Validate first, then run:
oa validate --spec agent.yaml
oa run --spec agent.yaml --task greet --input '{"name":"Alice"}' --quiet
Features
Multi-task pipelines with depends_on
Chain tasks declaratively. OA merges upstream outputs into downstream inputs automatically — no glue code required.
tasks:
extract:
description: Pull key facts from raw text.
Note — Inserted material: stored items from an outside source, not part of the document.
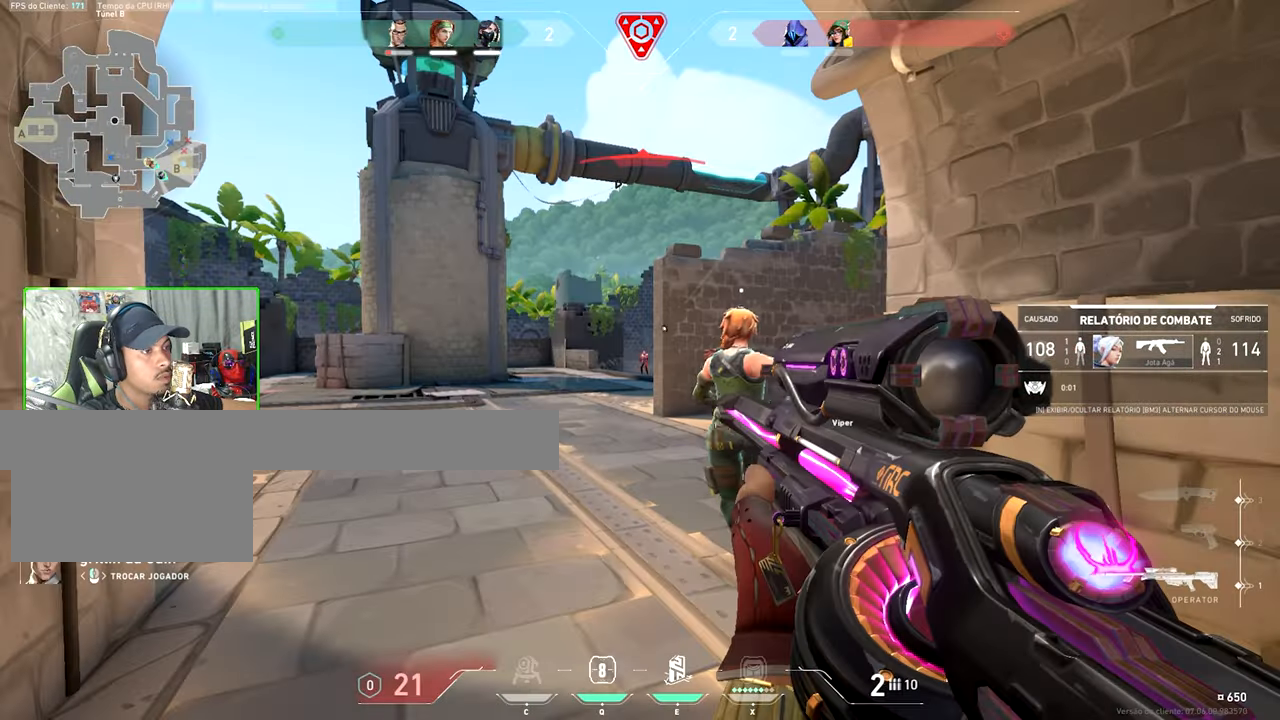
{"keys": [], "mouse": [], "events": []}
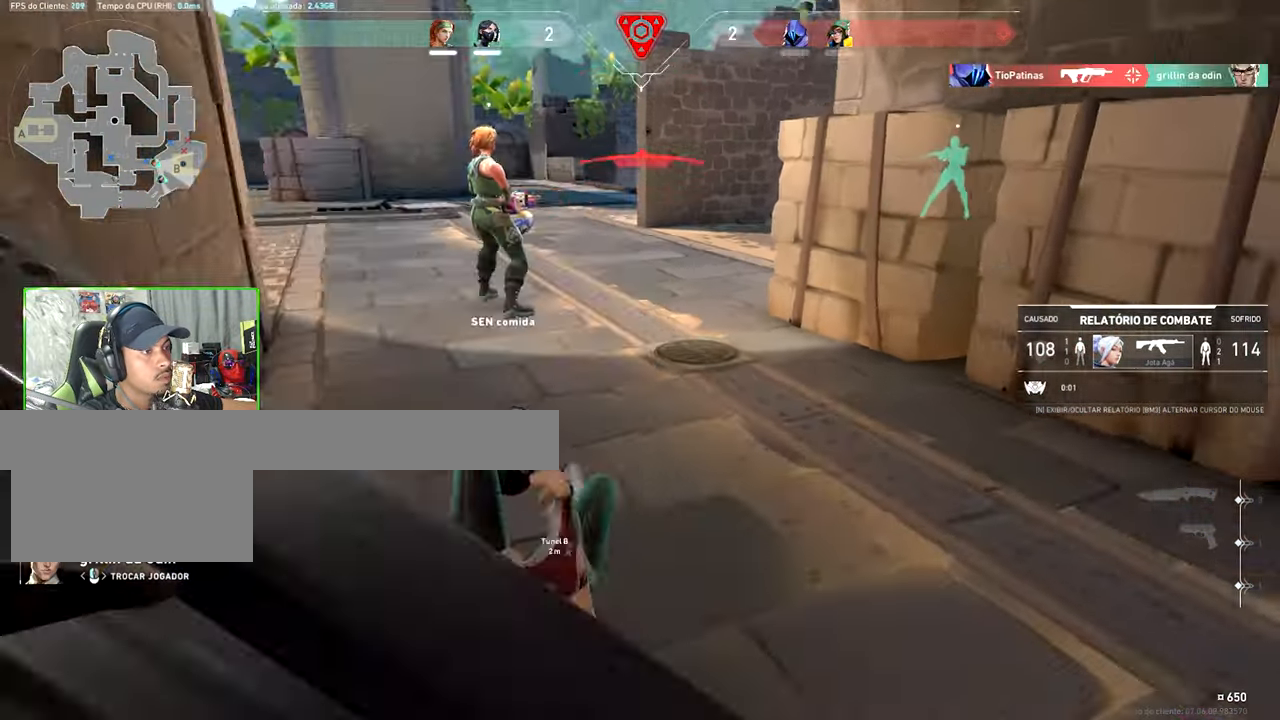
{"keys": [], "mouse": [], "events": [[183, "mouse_left", "down"], [267, "mouse_left", "up"]]}
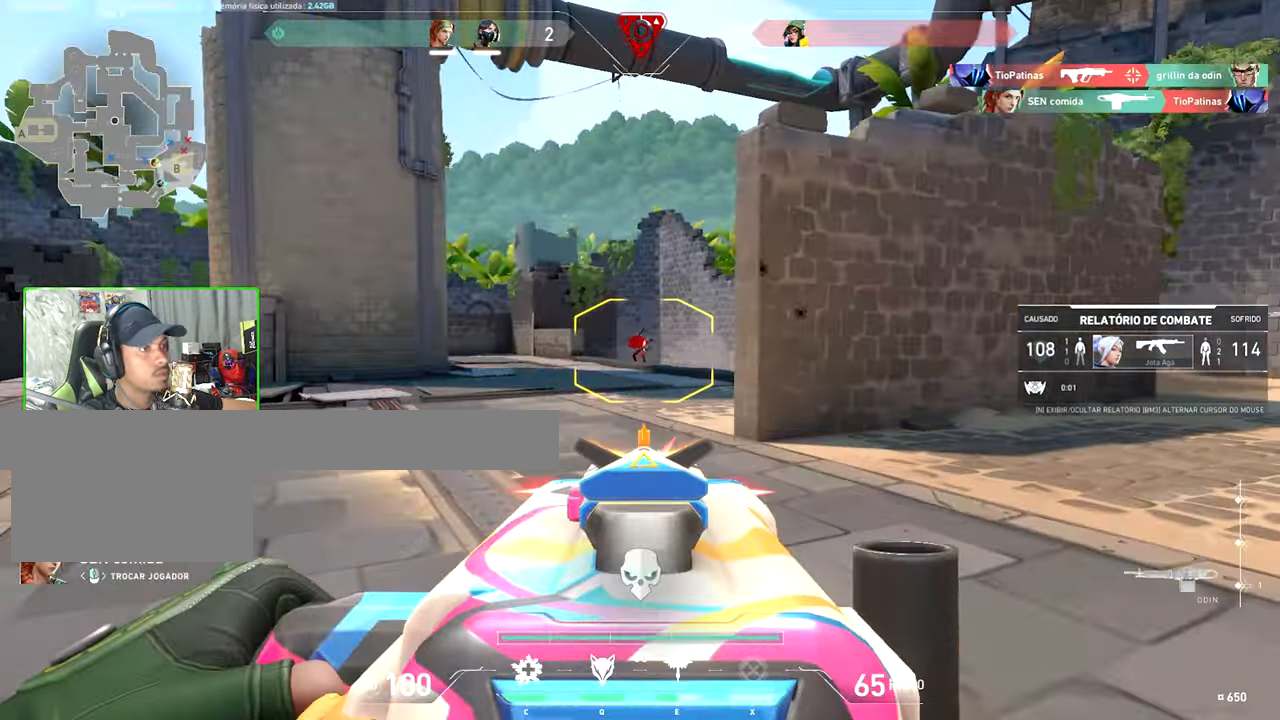
{"keys": [], "mouse": [], "events": []}
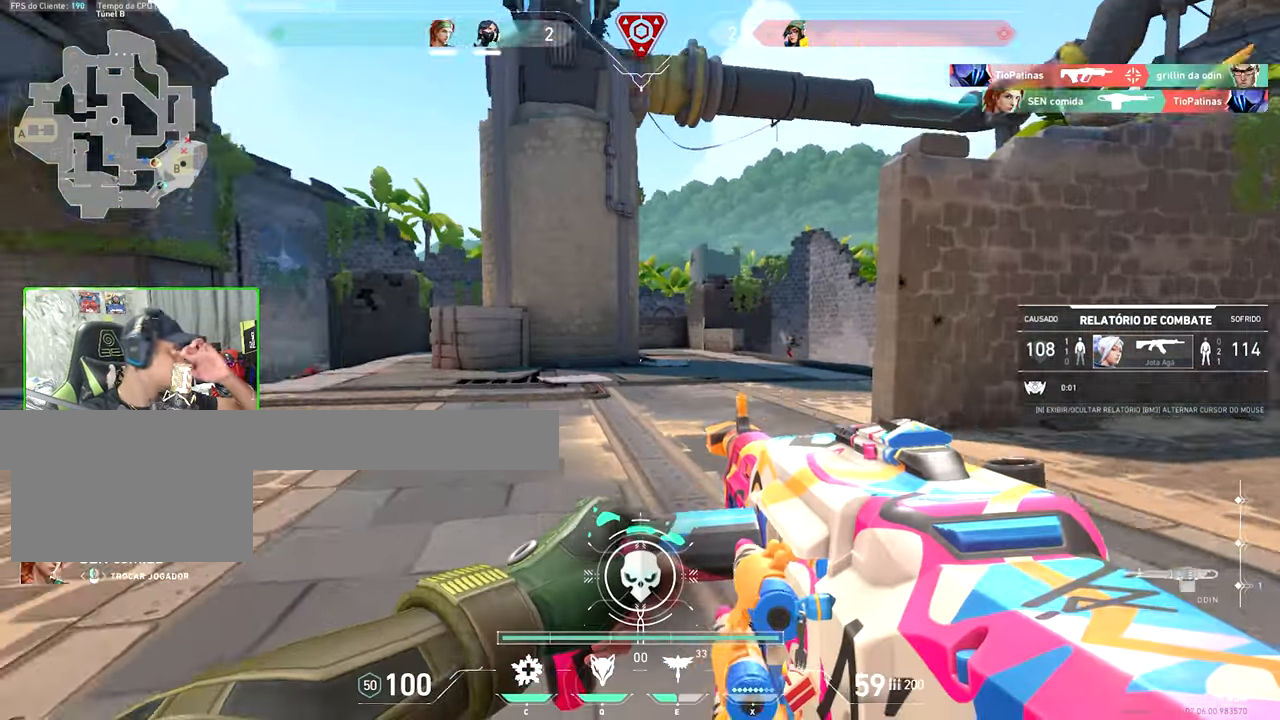
{"keys": [], "mouse": [], "events": []}
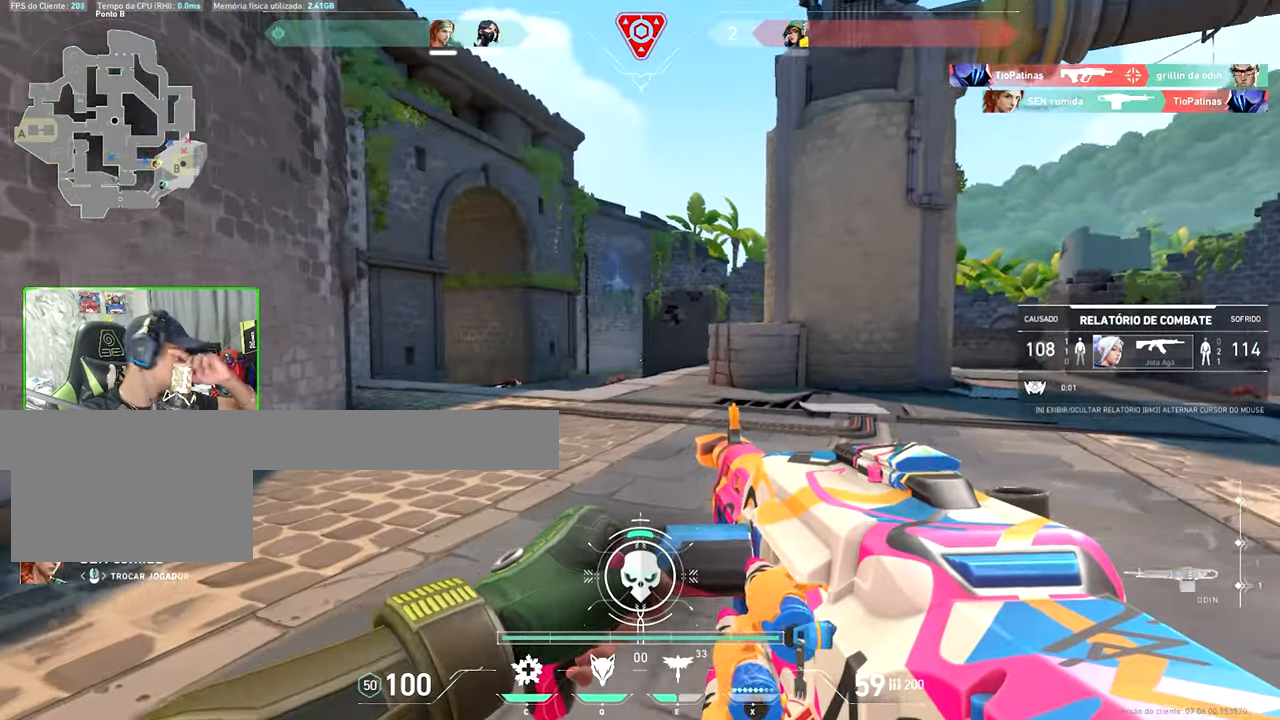
{"keys": [], "mouse": [], "events": []}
# ... input / output / prompts
summarise:
description: Summarise the extracted facts.
depends_on: [extract] # extract's output is merged into summarise's input
# ... prompts
depends_on is a data contract, not execution control. OA has no branching, loops, or conditionals by design. See examples/multi-task/.
Tools — native, MCP, and custom
Let the model call tools declared in the spec. Three backends, zero SDK dependencies.
tools:
reader:
type: native
native: file.read # built-in: file.read/write, http.get/post, env.read
search:
type: mcp
endpoint: http://localhost:3000 # any MCP server (JSON-RPC 2.0 over HTTP)
classifier:
type: custom
module: my_pkg.tools:ClassifierTool # your own Python class
tasks:
analyse:
tools: [reader, search, classifier]
# ...
See examples/file-reader/ and examples/mcp-search/.
Spec composition — delegate tasks to other specs
A task can hand off its implementation to another spec entirely. Great for building shared specialist agents that many pipelines reuse.
tasks:
sentiment_of_summary:
description: Delegate to the shared sentiment specialist.
spec: ./shared/sentiment.yaml # local path or oa:// registry URL
task: analyse_sentiment
depends_on: [summarise] # upstream outputs merged in automatically
See examples/spec-composition/.
Spec Registry — share specs via oa://
Publish and consume specs from the hosted registry at openagentspec.dev/registry/. Reference them with the oa:// shorthand — the runner resolves and fetches them automatically.
tasks:
review:
spec: oa://prime-vector/code-reviewer # resolves to latest hosted spec
task: review
Browse the registry at openagentspec.dev/registry. Available specs: summariser, classifier, sentiment, code-reviewer, keyword-extractor, memory-retriever.
History threading — stateless multi-turn chat
Pass prior conversation turns as a history input field. OA injects them into the LLM message list between system and user turns. OA never stores history — your application manages the list.
tasks:
chat:
input:
type: object
properties:
message: {type: string}
history:
type: array
description: Prior turns injected by the caller. OA never writes to this field.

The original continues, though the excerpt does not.